Got you. And is that something you can expect going forward with the golf experience, the situation?

G
Ghassan Halazon
executive

So we are hopeful, Andy, that the weakening economy, the softening consumer wallet ultimately trickles to the supply-demand economics of golf and results in golf courses seeking more discounts and seeking UnderPar services in a bigger capacity. If that were to be the case, if the thesis is that the economy will, in fact, weaken further and the -- and consumer wallet will weaken and people will look for more discounts in the Golf segment, then UnderPar stands to gain, yes.

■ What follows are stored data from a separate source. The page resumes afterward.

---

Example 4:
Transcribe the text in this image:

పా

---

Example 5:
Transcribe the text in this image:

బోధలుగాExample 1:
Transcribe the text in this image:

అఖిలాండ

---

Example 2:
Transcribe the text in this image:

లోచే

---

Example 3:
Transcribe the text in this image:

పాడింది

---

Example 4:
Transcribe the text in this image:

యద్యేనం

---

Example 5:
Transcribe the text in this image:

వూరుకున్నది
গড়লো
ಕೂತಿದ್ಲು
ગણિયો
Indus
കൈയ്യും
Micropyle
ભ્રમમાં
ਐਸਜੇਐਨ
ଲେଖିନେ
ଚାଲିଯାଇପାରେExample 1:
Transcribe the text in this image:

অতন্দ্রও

And that would be a more pronounced comeback, if you will, because we're only seeing incremental gains in some cases right now. But to the extent that -- and I'll sort of remind you that UnderPar itself was established during last -- The Great Recession in 2008, 2009. As a result, other deal sites also became very prominent around that time. So effectively, if the economy weakens, we do believe there is upside, further upside or maybe a more pronounced comeback to UnderPar, but that remains to be seen.

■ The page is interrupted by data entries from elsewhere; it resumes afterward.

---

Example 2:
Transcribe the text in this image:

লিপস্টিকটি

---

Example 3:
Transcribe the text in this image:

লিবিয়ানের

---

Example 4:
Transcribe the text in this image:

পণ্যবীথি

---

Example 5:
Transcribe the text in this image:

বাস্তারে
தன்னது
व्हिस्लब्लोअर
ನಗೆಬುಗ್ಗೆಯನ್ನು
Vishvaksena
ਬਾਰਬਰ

However, on the JustGolfStuff side, obviously, given the rise of golf, it's kind of a contrarian play to UnderPar in the sense that people want more equipment, want apparel. There are a lot of newcomers to the sport. So we're seeing double-digit -- high double-digit growth with JustGolfStuff.

A
Andy Nguyen
analyst

Got you. And my last questions will be on truLOCAL. And I think you mentioned that you -- your initiative to improve the gross margin as to exit truLOCAL trading.

G
Ghassan Halazon
executive

Yes.

A
Andy Nguyen
analyst

How material is the impact on truLOCAL top line because of this initiative?

G
Ghassan Halazon
executive

Yes. So this was something we discussed loosely. We felt it was important to bring up more explicitly here in our Q1 call today as well as our PR to make sure people understand that the core business, Andy, once you strip out, let's say, the trading/the U.S. businesses, which were low margin and generally loss-making, you're looking at truLOCAL being still in the 2x range versus pre-pandemic.

So think of truLOCAL right now sort of in the $15 million to $16 million zone. Of course, we've included Carnivore Club now under truLOCAL. So would it be higher than that? Carnivore Club is probably a couple of million dollars' worth although it's a tight business, and I don't think we're looking to spend empty calories on growing it, right? It's just more synergistically truLOCAL.

But to answer your question, yes, I mean, the trading business at the end of the day, stripping that out, you're looking at truLOCAL being about 2x pre-pandemic. They were in and around the $8 million zone pre-pandemic. So that gives you a rough idea of where we see truLOCAL, which, in our view, kind of coming out of the pandemic, stabilizing it and now growing -- aiming to start growing again from where we are, I think, is kind of the view.

And I want to just expand on that briefly. The gross margin growth that we saw in the company from 51% plus -- sorry, from 42% to about 51% plus, a good part of that is a lot of the work we've been doing at truLOCAL as well as at WholesalePet and others.

But truLOCAL is a business that we've taken some costs out of. So some of the restructuring and savings that we've alluded to both on the cost saving synergies as well as the gross margin side, a good chunk of that is truLOCAL-based. So we can say revenues are right now quite, quite consistent and stable there, but we have a much better cost base for truLOCAL if that gives you some added color, yes.

Operator

[Operator Instructions] Mr. Halazon, there are no further questions from the phone line, sir. I'll turn it back to you for any closing remarks.

G
Ghassan Halazon
executive

Thank you very much for joining us today and for your continued interest in EMERGE Commerce. We look forward to reporting on our progress throughout the balance of the year and beyond. Thank you.

Operator

Ladies and gentlemen, this does conclude your conference call for this morning. We would like to thank you all for participating and ask you to please disconnect your lines.